16 February 2011

AV has Something for Everyone

Another argument from No2AV is that the Alternative Vote is a 'voting system that nobody wants'.

This isn't true. Labour's manifesto [pdf] pledged a referendum on AV on the basis that the system will "ensure that every MP is supported by the majority of their constituents voting at each election".

Press a No2AV supporter on this and they'll explain that they meant to say is that it wasn't in either of the Coalition partners' manifestos.

This is true. The Conservatives have long advocated keeping the current First Past The Post system, whereas the Liberal Democrats have long campaigned for a move to the proportional Single Transferable Vote system.

These two systems have two key distinctions:

• FPTP takes place in single member constituencies, where one MP is elected to represent all the people in the area. STV would have multi-member constituencies, where multiple MPs would be elected that would represent a wider variety of views of people over a bigger area.

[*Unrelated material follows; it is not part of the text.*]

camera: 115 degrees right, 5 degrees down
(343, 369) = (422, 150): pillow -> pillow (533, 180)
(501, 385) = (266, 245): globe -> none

• FPTP requires the voter to mark their ballot for one candidate only, and the most votes wins. STV allows the voter to rank several candidates in order of preference so that the winners have a bigger consensus.

AV shares features of both FPTP and STV - it has the single winner feature of FPTP and the preferential ballots feature of STV. While AV is not seen as the perfect system for the Tories or the Lib Dems, it has features which both parties like.


Yes, this does make AV a miserable little compromise. But compromise is a good thing when it means everyone getting a bit of what they want. It is blatantly fairer than one side having it all their own way.